▸ About this task
For the data below, give again exactly the lines from the one containing "is an immunohistochemistry" through the one containing "image is of", both ends included, and no others.

* * * * * * * * *

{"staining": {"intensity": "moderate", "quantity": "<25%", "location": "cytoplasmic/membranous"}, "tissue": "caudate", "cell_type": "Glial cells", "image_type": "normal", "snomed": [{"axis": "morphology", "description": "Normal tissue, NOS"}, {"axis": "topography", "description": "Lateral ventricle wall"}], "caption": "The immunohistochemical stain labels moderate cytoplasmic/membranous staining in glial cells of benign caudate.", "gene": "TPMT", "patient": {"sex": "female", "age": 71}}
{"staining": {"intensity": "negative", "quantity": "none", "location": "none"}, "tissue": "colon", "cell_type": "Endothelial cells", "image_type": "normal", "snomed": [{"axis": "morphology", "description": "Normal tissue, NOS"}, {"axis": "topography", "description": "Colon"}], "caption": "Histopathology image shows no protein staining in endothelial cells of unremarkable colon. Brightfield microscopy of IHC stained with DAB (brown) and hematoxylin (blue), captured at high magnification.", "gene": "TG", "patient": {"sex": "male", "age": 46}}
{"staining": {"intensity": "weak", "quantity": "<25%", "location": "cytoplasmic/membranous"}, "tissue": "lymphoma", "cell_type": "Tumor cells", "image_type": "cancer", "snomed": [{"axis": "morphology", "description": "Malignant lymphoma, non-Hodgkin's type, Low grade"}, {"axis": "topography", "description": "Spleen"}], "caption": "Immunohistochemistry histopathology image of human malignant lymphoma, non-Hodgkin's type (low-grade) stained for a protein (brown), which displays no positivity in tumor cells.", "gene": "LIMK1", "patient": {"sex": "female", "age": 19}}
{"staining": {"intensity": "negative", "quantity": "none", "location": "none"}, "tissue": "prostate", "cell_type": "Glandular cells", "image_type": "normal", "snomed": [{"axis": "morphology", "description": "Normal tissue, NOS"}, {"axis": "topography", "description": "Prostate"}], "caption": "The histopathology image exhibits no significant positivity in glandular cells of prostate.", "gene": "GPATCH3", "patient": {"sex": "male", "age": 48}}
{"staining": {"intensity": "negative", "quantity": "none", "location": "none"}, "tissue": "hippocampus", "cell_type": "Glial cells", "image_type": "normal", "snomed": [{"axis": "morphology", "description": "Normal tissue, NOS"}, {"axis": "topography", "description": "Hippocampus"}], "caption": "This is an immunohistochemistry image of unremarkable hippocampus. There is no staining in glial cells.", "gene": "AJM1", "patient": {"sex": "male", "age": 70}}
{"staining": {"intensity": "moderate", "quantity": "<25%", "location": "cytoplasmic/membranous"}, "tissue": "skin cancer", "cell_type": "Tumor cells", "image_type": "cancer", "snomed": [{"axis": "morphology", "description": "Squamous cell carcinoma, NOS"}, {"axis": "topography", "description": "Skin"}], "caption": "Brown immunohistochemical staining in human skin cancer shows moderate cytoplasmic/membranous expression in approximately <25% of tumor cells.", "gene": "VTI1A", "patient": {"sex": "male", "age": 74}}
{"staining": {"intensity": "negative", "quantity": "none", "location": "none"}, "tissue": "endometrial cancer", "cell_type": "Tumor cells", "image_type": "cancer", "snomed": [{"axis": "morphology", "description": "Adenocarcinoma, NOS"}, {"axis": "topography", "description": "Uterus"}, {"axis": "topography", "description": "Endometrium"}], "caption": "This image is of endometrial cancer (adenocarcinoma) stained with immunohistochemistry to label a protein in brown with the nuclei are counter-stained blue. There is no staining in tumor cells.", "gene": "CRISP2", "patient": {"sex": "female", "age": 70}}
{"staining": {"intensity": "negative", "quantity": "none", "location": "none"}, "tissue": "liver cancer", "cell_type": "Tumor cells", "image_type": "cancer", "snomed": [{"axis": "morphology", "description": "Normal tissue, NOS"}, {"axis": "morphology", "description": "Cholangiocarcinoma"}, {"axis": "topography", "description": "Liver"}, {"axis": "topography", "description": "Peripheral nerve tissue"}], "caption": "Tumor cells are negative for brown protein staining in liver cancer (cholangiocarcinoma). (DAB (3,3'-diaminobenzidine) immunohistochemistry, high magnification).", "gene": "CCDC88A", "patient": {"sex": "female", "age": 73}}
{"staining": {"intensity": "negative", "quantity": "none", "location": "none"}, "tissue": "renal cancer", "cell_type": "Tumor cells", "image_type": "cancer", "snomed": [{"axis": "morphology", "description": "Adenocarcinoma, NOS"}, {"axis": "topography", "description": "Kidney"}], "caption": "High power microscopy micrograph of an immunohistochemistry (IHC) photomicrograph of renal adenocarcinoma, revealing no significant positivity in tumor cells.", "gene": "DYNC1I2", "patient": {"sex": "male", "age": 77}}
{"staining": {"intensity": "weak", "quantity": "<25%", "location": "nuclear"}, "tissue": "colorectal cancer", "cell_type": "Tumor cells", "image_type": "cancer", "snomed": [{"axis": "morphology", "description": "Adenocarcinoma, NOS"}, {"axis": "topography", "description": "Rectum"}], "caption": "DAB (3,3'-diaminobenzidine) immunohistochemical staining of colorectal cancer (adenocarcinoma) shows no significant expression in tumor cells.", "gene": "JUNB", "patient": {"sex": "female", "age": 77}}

* * * * * * * * *

▸ Output for this task
{"staining": {"intensity": "negative", "quantity": "none", "location": "none"}, "tissue": "hippocampus", "cell_type": "Glial cells", "image_type": "normal", "snomed": [{"axis": "morphology", "description": "Normal tissue, NOS"}, {"axis": "topography", "description": "Hippocampus"}], "caption": "This is an immunohistochemistry image of unremarkable hippocampus. There is no staining in glial cells.", "gene": "AJM1", "patient": {"sex": "male", "age": 70}}
{"staining": {"intensity": "moderate", "quantity": "<25%", "location": "cytoplasmic/membranous"}, "tissue": "skin cancer", "cell_type": "Tumor cells", "image_type": "cancer", "snomed": [{"axis": "morphology", "description": "Squamous cell carcinoma, NOS"}, {"axis": "topography", "description": "Skin"}], "caption": "Brown immunohistochemical staining in human skin cancer shows moderate cytoplasmic/membranous expression in approximately <25% of tumor cells.", "gene": "VTI1A", "patient": {"sex": "male", "age": 74}}
{"staining": {"intensity": "negative", "quantity": "none", "location": "none"}, "tissue": "endometrial cancer", "cell_type": "Tumor cells", "image_type": "cancer", "snomed": [{"axis": "morphology", "description": "Adenocarcinoma, NOS"}, {"axis": "topography", "description": "Uterus"}, {"axis": "topography", "description": "Endometrium"}], "caption": "This image is of endometrial cancer (adenocarcinoma) stained with immunohistochemistry to label a protein in brown with the nuclei are counter-stained blue. There is no staining in tumor cells.", "gene": "CRISP2", "patient": {"sex": "female", "age": 70}}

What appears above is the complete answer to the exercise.